Short-answer chart tasks:
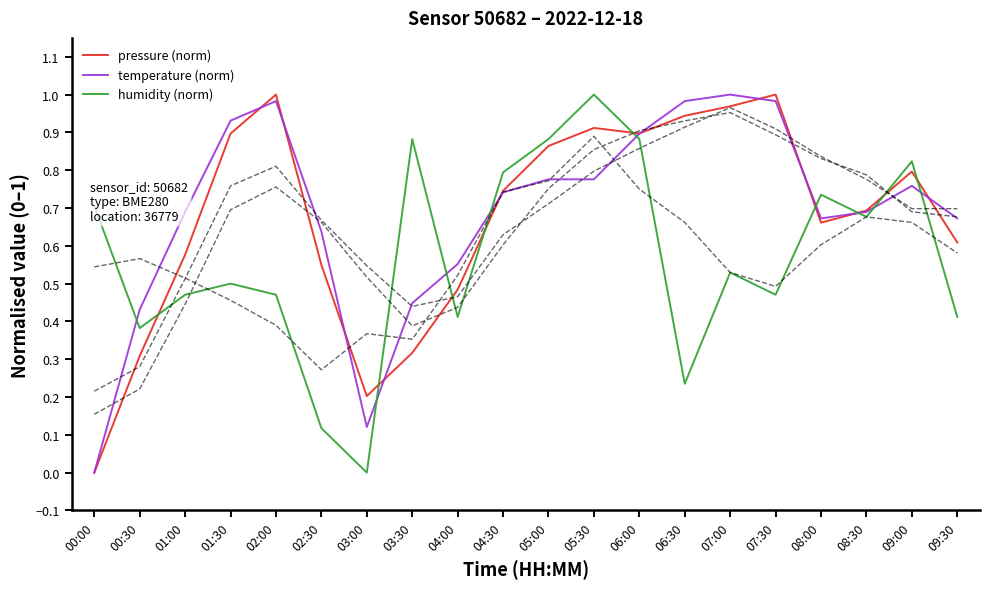

The humidity (norm) series shows 0.3 at 07:30. True or false?

False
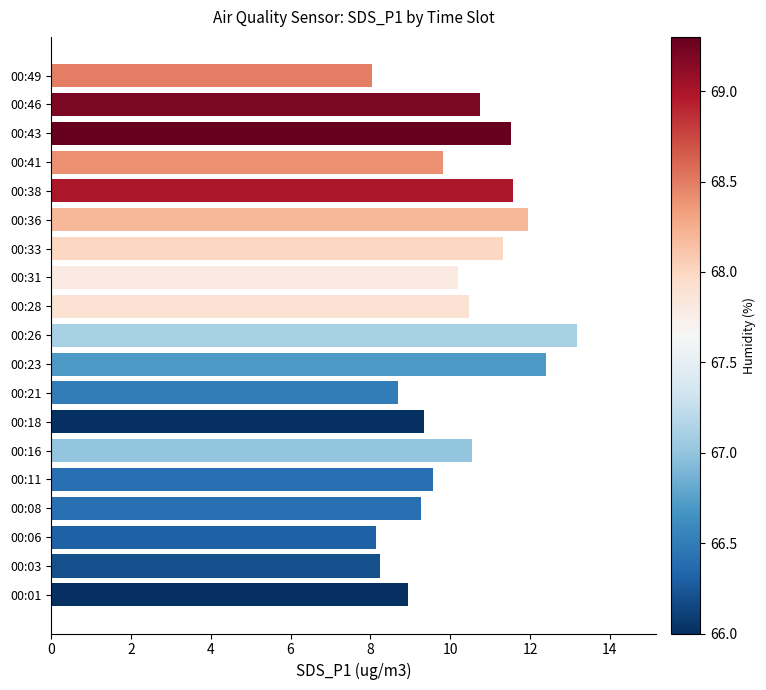

The chart shows a value of 4.1 at 00:21. True or false?

False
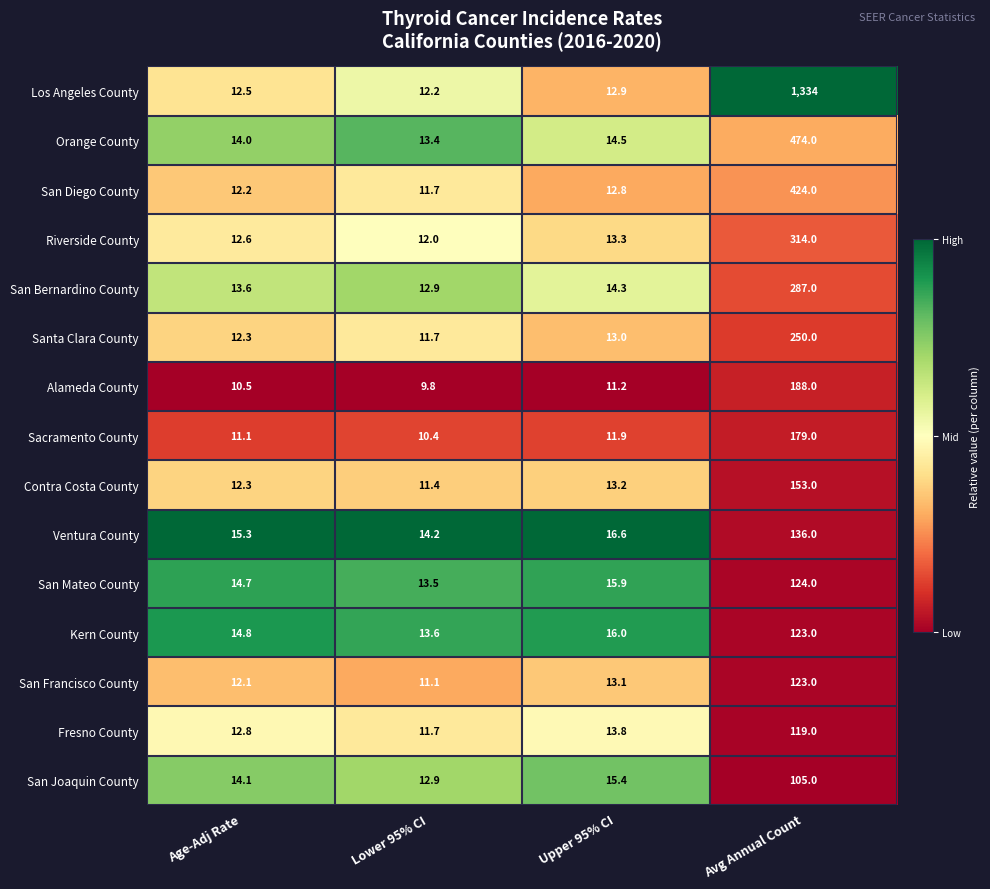

Is the value of Riverside County at Upper 95% CI greater than the value of San Mateo County at Age-Adj Rate?

No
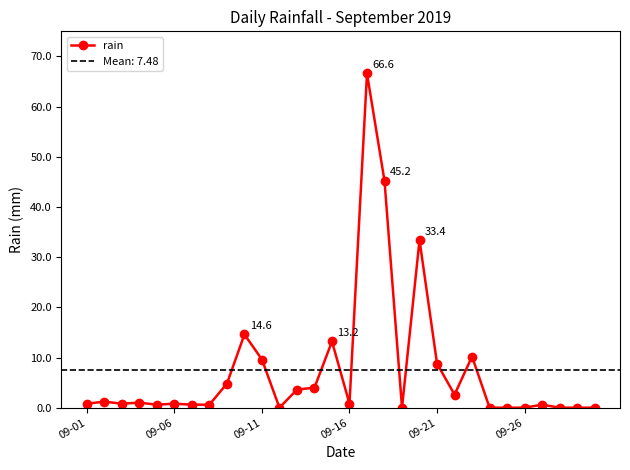

True or false: rain has more than 1 points higher than both neighbors.

True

TASK INSTRUCTIONS: Update the material above by replacing every "value" with "reading" and keeping everything else the same, and leave the pictures out of your answer.

TASK ANSWER:
The humidity (norm) series shows 0.3 at 07:30. True or false?

False

The chart shows a reading of 4.1 at 00:21. True or false?

False

Is the reading of Riverside County at Upper 95% CI greater than the reading of San Mateo County at Age-Adj Rate?

No

True or false: rain has more than 1 points higher than both neighbors.

True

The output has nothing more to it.